TLDR: To count related records (and get a zero when there are none) use a LEFT JOIN
. To count related records that match a certain criteria (and get a zero when there are none) use a CASE
statement in the SELECT
fields.
I had a table of school terms and a table of enrolments. Here’s a super simplified example using an INNER JOIN
:
SELECT term.year, enrol.id
FROM term INNER JOIN enrol on term.term_id = enrol.term_id
year | id |
---|---|
… | … |
2021 | 69423 |
2021 | 694170 |
2023 | 69423 |
2023 | 69584 |
2024 | 69456 |
To count the enrolments per year was a simple matter of adding a COUNT
, changing it to a LEFT JOIN
and adding the GROUP BY
:
SELECT term.year, COUNT(enrol.id)
FROM term LEFT JOIN enrol on term.term_id = enrol.term_id
GROUP BY term.year
ORDER BY term.year DESC
year | |
---|---|
2024 | 1 |
2023 | 2 |
2022 | 0 |
2021 | 2 |
… | … |
Note the count of 0 in 2022, that’s what I want! But then when I tried to add a WHERE
clause to only get the enrolments where there was a possible flaw in the data, I stopped getting a zero count for the missing years:
SELECT term.year, COUNT(enrol.id)
FROM term LEFT JOIN enrol on term.term_id = enrol.term_id
WHERE enrol.raw_mark <> enrol.final_mark
GROUP BY term.year
ORDER BY term.year DESC
year | |
---|---|
2023 | 1 |
If I understand correctly, the WHERE
clause is removing the rows (including the rows that only contain a term.year) before they get counted.

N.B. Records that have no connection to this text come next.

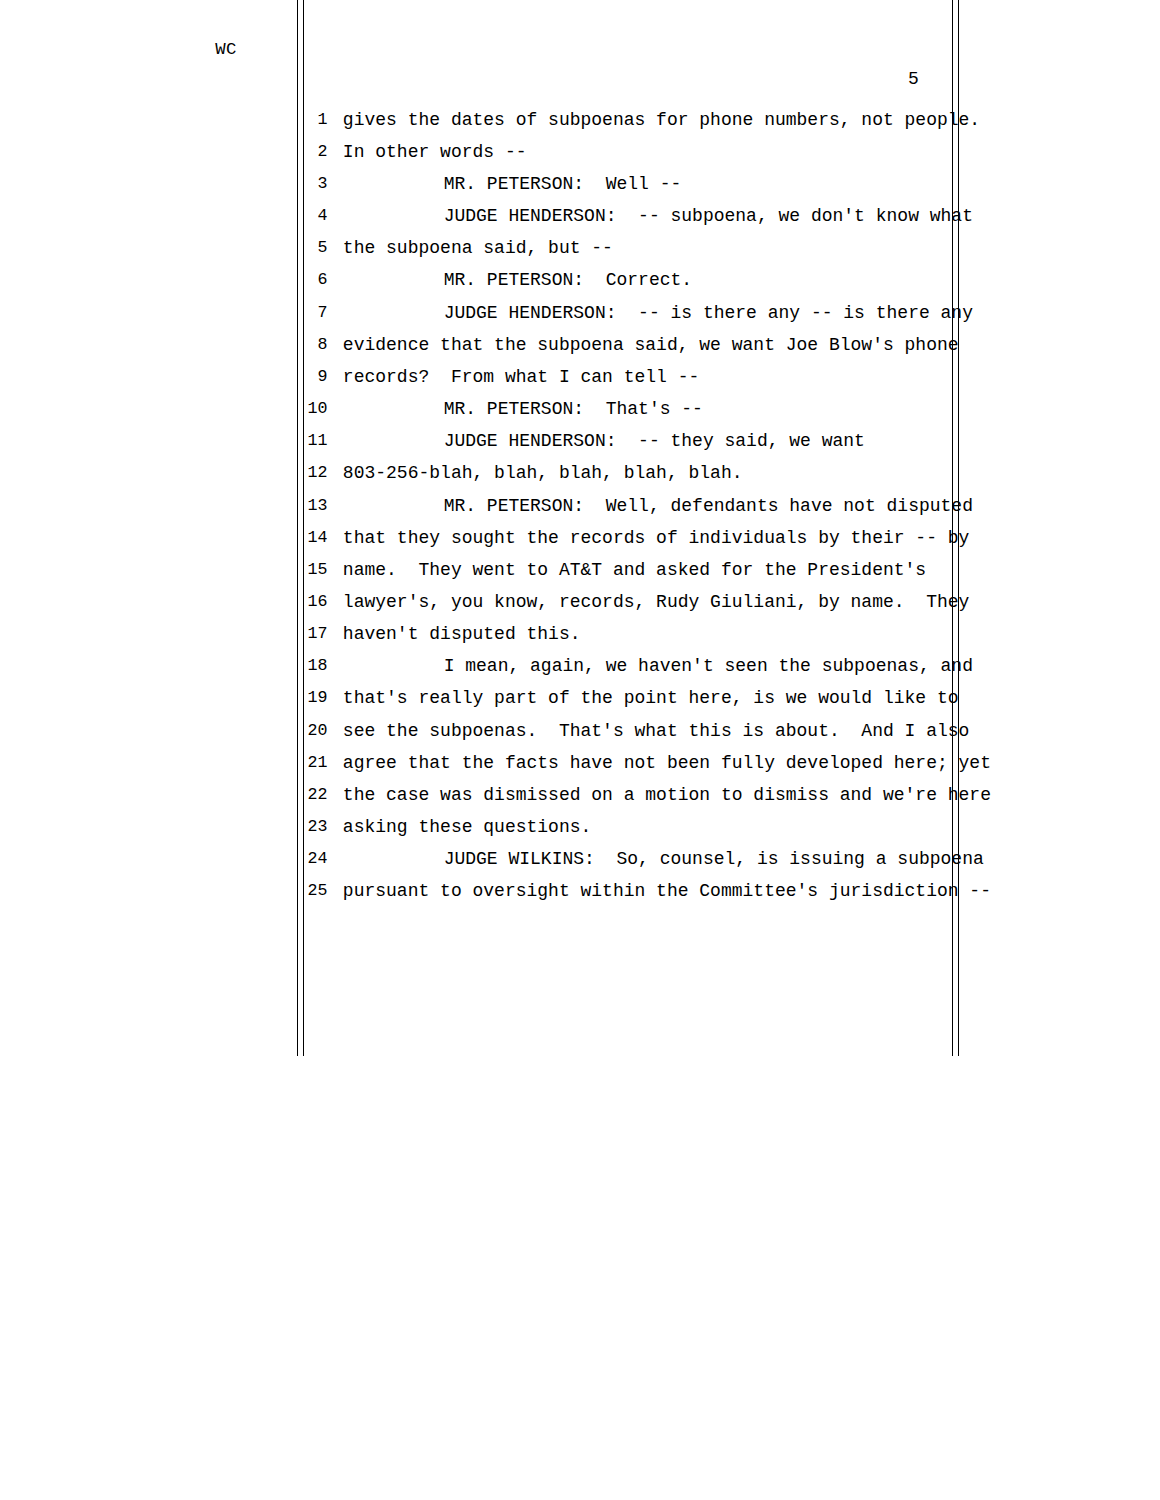WC
5
gives the dates of subpoenas for phone numbers, not people.
In other words --
MR. PETERSON: Well --
JUDGE HENDERSON: -- subpoena, we don't know what
the subpoena said, but --
MR. PETERSON: Correct.
JUDGE HENDERSON: -- is there any -- is there any
evidence that the subpoena said, we want Joe Blow's phone
records? From what I can tell --
MR. PETERSON: That's --
JUDGE HENDERSON: -- they said, we want
803-256-blah, blah, blah, blah, blah.
MR. PETERSON: Well, defendants have not disputed
that they sought the records of individuals by their -- by
name. They went to AT&T and asked for the President's
lawyer's, you know, records, Rudy Giuliani, by name. They
haven't disputed this.
I mean, again, we haven't seen the subpoenas, and
that's really part of the point here, is we would like to
see the subpoenas. That's what this is about. And I also
agree that the facts have not been fully developed here; yet
the case was dismissed on a motion to dismiss and we're here
asking these questions.
JUDGE WILKINS: So, counsel, is issuing a subpoena
pursuant to oversight within the Committee's jurisdiction --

The solution (thanks to my DB guru friend TC) is to move the logic from the WHERE
clause up into the SELECT
. Also, now that there are blanks instead of nulls in the second column, we can go back to a regular INNER JOIN
and still get the zero counts:
SELECT term.year,
COUNT(CASE WHEN enrol.raw_mark <> enrol.final_mark THEN 1 END)
FROM term INNER JOIN enrol on term.term_id = enrol.term_id
GROUP BY term.year
ORDER BY term.year DESC
year | |
---|---|
2024 | 0 |
2023 | 1 |
2022 | 0 |
2021 | 0 |
… | … |